Leben im Traum

Der Franzose Leos Carax liefert mit «Holy Motors» einen Film in strindbergscher Manier.

Ein rätselhafter Träumer: Regisseur Leos Carax. (Bild: zVg)

Der Franzose Leos Carax liefert mit «Holy Motors» einen Film in strindbergscher Manier.

Leos Carax war lange Jahre das Lieblingskind der französischen Kritik – selten verstanden, aber sehr oft erklärt. Er ­entzückte die Feuilletons mit seinen träume­rischen Randexistenzen. Mit «Die Liebenden von Pont-Neuf» gelang ihm auch international der Durchbruch. Dann wurde es still um ihn. Mit «Holy Motors» rückt er sich jetzt mit einem rätselvollen Traumspiel wieder ins Scheinwerferlicht.

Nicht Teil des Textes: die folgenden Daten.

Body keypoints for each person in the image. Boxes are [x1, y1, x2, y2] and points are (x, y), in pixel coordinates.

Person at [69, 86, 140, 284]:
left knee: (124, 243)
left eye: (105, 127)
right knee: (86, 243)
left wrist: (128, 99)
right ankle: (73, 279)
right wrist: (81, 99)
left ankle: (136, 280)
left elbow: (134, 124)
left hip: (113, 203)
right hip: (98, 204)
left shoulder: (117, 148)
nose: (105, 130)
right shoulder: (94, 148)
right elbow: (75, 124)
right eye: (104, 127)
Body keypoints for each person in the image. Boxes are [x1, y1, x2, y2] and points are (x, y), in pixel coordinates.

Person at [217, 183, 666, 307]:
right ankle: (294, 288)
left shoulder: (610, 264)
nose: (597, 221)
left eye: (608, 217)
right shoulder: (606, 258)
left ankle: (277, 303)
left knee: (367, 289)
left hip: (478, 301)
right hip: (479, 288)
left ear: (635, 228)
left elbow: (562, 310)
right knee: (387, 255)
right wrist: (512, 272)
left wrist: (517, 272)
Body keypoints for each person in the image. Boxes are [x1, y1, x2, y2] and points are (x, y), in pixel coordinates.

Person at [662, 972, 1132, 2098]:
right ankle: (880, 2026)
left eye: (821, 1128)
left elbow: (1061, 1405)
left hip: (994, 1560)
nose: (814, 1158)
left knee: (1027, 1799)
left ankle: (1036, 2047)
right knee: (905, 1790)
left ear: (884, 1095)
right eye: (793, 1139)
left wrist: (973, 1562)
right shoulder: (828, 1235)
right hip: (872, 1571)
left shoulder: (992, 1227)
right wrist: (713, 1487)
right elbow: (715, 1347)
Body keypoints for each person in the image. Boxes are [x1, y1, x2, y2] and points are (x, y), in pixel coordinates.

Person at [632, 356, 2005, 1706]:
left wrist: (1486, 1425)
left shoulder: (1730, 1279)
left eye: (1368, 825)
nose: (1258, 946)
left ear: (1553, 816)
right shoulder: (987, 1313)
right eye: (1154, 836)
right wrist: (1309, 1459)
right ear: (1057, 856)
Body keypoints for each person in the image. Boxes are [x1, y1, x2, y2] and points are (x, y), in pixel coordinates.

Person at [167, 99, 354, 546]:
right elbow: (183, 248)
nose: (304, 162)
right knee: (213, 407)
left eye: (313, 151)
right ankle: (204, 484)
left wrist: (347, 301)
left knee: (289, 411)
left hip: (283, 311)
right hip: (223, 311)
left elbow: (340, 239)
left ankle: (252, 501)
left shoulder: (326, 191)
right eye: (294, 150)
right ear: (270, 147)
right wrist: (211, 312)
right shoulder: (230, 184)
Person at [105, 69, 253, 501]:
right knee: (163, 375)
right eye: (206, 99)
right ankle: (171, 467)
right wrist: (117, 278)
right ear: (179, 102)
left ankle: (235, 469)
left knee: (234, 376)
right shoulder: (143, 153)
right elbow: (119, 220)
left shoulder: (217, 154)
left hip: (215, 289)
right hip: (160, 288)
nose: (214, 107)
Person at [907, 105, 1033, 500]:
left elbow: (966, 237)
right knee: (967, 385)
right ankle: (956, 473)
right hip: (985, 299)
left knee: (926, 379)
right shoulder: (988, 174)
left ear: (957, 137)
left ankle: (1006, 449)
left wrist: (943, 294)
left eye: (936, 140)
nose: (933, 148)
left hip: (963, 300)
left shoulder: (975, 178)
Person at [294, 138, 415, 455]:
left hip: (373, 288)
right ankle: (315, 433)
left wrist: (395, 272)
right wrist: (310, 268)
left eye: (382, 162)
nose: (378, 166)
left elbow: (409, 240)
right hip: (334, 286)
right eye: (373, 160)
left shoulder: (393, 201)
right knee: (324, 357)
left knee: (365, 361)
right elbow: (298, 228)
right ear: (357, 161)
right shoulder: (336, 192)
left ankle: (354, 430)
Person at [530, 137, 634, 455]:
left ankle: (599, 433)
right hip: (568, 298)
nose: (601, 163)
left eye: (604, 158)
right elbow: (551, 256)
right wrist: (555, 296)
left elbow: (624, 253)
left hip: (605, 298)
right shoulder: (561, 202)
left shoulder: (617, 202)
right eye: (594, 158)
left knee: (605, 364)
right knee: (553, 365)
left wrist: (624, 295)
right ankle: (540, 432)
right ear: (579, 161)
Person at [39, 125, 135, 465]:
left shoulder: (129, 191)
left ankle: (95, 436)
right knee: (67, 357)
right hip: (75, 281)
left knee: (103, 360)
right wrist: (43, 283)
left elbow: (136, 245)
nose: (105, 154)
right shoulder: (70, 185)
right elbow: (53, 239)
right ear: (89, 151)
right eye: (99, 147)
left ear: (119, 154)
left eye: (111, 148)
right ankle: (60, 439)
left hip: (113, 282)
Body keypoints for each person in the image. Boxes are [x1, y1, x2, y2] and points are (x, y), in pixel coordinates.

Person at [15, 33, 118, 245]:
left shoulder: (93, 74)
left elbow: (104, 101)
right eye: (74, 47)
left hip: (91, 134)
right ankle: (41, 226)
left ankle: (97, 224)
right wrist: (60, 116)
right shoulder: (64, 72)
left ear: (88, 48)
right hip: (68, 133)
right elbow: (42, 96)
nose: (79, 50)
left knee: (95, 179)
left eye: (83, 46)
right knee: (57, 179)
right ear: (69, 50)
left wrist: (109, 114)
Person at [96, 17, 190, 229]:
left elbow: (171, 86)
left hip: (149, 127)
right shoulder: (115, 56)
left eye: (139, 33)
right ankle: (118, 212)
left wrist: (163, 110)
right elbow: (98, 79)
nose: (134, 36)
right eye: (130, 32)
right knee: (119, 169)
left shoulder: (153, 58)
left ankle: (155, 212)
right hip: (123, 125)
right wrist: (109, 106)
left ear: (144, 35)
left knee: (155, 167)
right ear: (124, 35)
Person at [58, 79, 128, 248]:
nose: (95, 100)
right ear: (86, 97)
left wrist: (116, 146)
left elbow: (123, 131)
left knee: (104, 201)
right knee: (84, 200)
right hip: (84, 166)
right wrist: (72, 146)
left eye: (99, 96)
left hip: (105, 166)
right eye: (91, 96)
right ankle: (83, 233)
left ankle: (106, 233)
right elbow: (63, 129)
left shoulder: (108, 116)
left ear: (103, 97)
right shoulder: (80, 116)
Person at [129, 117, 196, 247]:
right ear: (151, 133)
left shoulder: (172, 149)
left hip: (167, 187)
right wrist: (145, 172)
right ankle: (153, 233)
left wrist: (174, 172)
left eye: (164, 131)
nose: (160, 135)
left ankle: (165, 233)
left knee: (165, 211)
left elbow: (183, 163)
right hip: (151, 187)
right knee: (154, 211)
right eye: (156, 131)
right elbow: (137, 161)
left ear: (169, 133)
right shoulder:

Ganz zu Beginn liefert Carax höchstselbst den Schlüssel: Eigenhändig öffnet er eine rätselhafte Tapetentür ins – Cinéma. Was folgt, ist eine Reise durch das halluzinatorische Lichtspiel, die an August Strindbergs «Traumspiel» erinnert. Die Haupt­figur schminkt sich, verstellt sich, mischt sich unter die Menschen. Und im Kern liegt eine Amour fou, wie bei Strindberg.

Bei Carax ist das Sein kein Nichts. Es ist das Kino. Am nächsten kommt dem Sein bei ihm: der Schein. Seine Hauptfigur, Oscar Bourger, hat viel zu erledigen. Die ­Dossiers, die er auf dem Rücksitz einer Stretchlimousine vorfindet, verlangen ­seinen Einsatz: als Mörder, Vater, Wüstling, Übeltäter, Liebhaber. Während ein rätselhafter Engel ihn durch Paris chauffiert, schminkt er sich, arbeitet sich in die Dossiers ein, übt Rollen und holt bei der Fahrerin Rat. Er massregelt eine Tochter, er kommt als Familienvater zur Affen­familie nach Hause, er trifft die ehemalige Geliebte, er liebt die Schlangenfrau mit seinem Schlangenmann. Da kommt ein ganzes Leben zusammen, an dessen Ende der Tod wartet – oder das Ende des Traums. Erst als die Stretchlimousine in die Nacht-Garage fährt, wird uns klar, dass der Engel ihn durch das Leben begleitet hat, mit einem Ziel – zu sterben.

Carax hat, wie Strindberg, den Traum zur Methode und das Zeigen der Theatermittel zu seiner Form gemacht. Jetzt kann man in Basel den Zufall geniessen: Während Strindbergs «Traumspiel» im Theater leichtfüssig vom Anfang der surrealistischen Bewegung erzählt, nimmt Carax den Faden schwerblütig im Kino auf: Als hätte es ihm den Anlass gegeben, das Leben als Traum der Götter zu resümieren.